(WORK ITEM) Since the copy must hold text only, transcribe the data below exactly and omit the images.

(RECORD EXTRACTS)
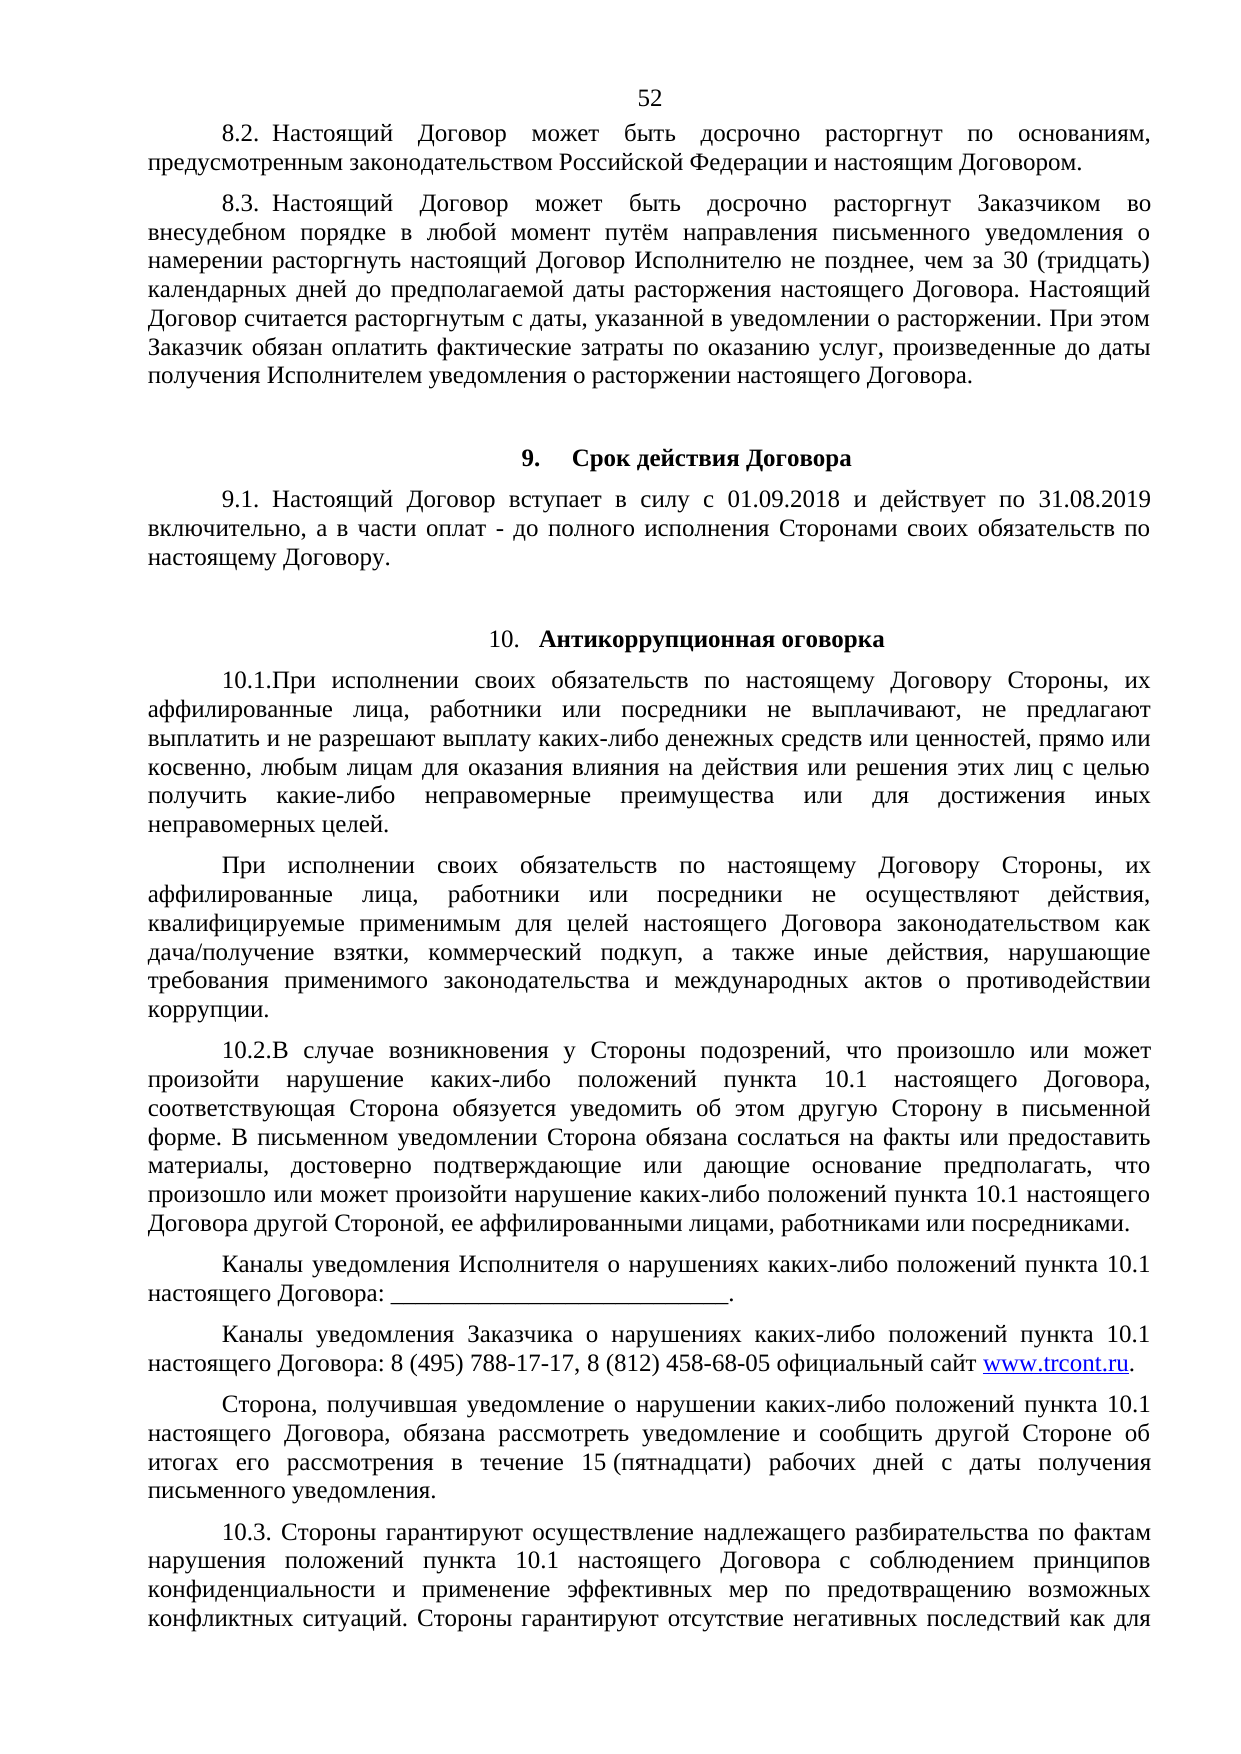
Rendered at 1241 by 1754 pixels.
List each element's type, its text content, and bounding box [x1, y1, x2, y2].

text Каналы уведомления Заказчика о нарушениях каких-либо положений пункта 10.1 настоящего Договора: 8 (495) 788-17-17, 8 (812) 458-68-05 официальный сайт www.trcont.ru. [148, 1319, 1152, 1377]
list В случае возникновения у Стороны подозрений, что произошло или может произойти нарушение каких-либо положений пункта 10.1 настоящего Договора, соответствующая Сторона обязуется уведомить об этом другую Сторону в письменной форме. В письменном уведомлении Сторона обязана сослаться на факты или предоставить материалы, достоверно подтверждающие или дающие основание предполагать, что произошло или может произойти нарушение каких-либо положений пункта 10.1 настоящего Договора другой Стороной, ее аффилированными лицами, работниками или посредниками. [148, 1036, 1152, 1237]
list Настоящий Договор может быть досрочно расторгнут Заказчиком во внесудебном порядке в любой момент путём направления письменного уведомления о намерении расторгнуть настоящий Договор Исполнителю не позднее, чем за 30 (тридцать) календарных дней до предполагаемой даты расторжения настоящего Договора. Настоящий Договор считается расторгнутым с даты, указанной в уведомлении о расторжении. При этом Заказчик обязан оплатить фактические затраты по оказанию услуг, произведенные до даты получения Исполнителем уведомления о расторжении настоящего Договора. [148, 188, 1152, 389]
list Срок действия Договора [148, 443, 1152, 472]
list Настоящий Договор может быть досрочно расторгнут по основаниям, предусмотренным законодательством Российской Федерации и настоящим Договором. [148, 118, 1152, 176]
text Каналы уведомления Исполнителя о нарушениях каких-либо положений пункта 10.1 настоящего Договора: ___________________________. [148, 1249, 1152, 1307]
text При исполнении своих обязательств по настоящему Договору Стороны, их аффилированные лица, работники или посредники не осуществляют действия, квалифицируемые применимым для целей настоящего Договора законодательством как дача/получение взятки, коммерческий подкуп, а также иные действия, нарушающие требования применимого законодательства и международных актов о противодействии коррупции. [148, 851, 1152, 1023]
text Сторона, получившая уведомление о нарушении каких-либо положений пункта 10.1 настоящего Договора, обязана рассмотреть уведомление и сообщить другой Стороне об итогах его рассмотрения в течение 15 (пятнадцати) рабочих дней с даты получения письменного уведомления. [148, 1389, 1152, 1504]
list При исполнении своих обязательств по настоящему Договору Стороны, их аффилированные лица, работники или посредники не выплачивают, не предлагают выплатить и не разрешают выплату каких-либо денежных средств или ценностей, прямо или косвенно, любым лицам для оказания влияния на действия или решения этих лиц с целью получить какие-либо неправомерные преимущества или для достижения иных неправомерных целей. [148, 666, 1152, 838]
list Настоящий Договор вступает в силу с 01.09.2018 и действует по 31.08.2019 включительно, а в части оплат - до полного исполнения Сторонами своих обязательств по настоящему Договору. [148, 484, 1152, 571]
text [148, 1517, 1152, 1632]
list Антикоррупционная оговорка [148, 624, 1152, 653]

(RESPONSE TO THE EXERCISE)
Rendered at 1241 by 1754 pixels.
List each element's type, its text content, and bounding box [x1, y1, x2, y2].

text Каналы уведомления Заказчика о нарушениях каких-либо положений пункта 10.1 настоящего Договора: 8 (495) 788-17-17, 8 (812) 458-68-05 официальный сайт www.trcont.ru. [148, 1319, 1152, 1377]
list В случае возникновения у Стороны подозрений, что произошло или может произойти нарушение каких-либо положений пункта 10.1 настоящего Договора, соответствующая Сторона обязуется уведомить об этом другую Сторону в письменной форме. В письменном уведомлении Сторона обязана сослаться на факты или предоставить материалы, достоверно подтверждающие или дающие основание предполагать, что произошло или может произойти нарушение каких-либо положений пункта 10.1 настоящего Договора другой Стороной, ее аффилированными лицами, работниками или посредниками. [148, 1036, 1152, 1237]
list Настоящий Договор может быть досрочно расторгнут Заказчиком во внесудебном порядке в любой момент путём направления письменного уведомления о намерении расторгнуть настоящий Договор Исполнителю не позднее, чем за 30 (тридцать) календарных дней до предполагаемой даты расторжения настоящего Договора. Настоящий Договор считается расторгнутым с даты, указанной в уведомлении о расторжении. При этом Заказчик обязан оплатить фактические затраты по оказанию услуг, произведенные до даты получения Исполнителем уведомления о расторжении настоящего Договора. [148, 188, 1152, 389]
list Срок действия Договора [148, 443, 1152, 472]
list Настоящий Договор может быть досрочно расторгнут по основаниям, предусмотренным законодательством Российской Федерации и настоящим Договором. [148, 118, 1152, 176]
text Каналы уведомления Исполнителя о нарушениях каких-либо положений пункта 10.1 настоящего Договора: ___________________________. [148, 1249, 1152, 1307]
text При исполнении своих обязательств по настоящему Договору Стороны, их аффилированные лица, работники или посредники не осуществляют действия, квалифицируемые применимым для целей настоящего Договора законодательством как дача/получение взятки, коммерческий подкуп, а также иные действия, нарушающие требования применимого законодательства и международных актов о противодействии коррупции. [148, 851, 1152, 1023]
text Сторона, получившая уведомление о нарушении каких-либо положений пункта 10.1 настоящего Договора, обязана рассмотреть уведомление и сообщить другой Стороне об итогах его рассмотрения в течение 15 (пятнадцати) рабочих дней с даты получения письменного уведомления. [148, 1389, 1152, 1504]
list При исполнении своих обязательств по настоящему Договору Стороны, их аффилированные лица, работники или посредники не выплачивают, не предлагают выплатить и не разрешают выплату каких-либо денежных средств или ценностей, прямо или косвенно, любым лицам для оказания влияния на действия или решения этих лиц с целью получить какие-либо неправомерные преимущества или для достижения иных неправомерных целей. [148, 666, 1152, 838]
list Настоящий Договор вступает в силу с 01.09.2018 и действует по 31.08.2019 включительно, а в части оплат - до полного исполнения Сторонами своих обязательств по настоящему Договору. [148, 484, 1152, 571]
text [148, 1517, 1152, 1632]
list Антикоррупционная оговорка [148, 624, 1152, 653]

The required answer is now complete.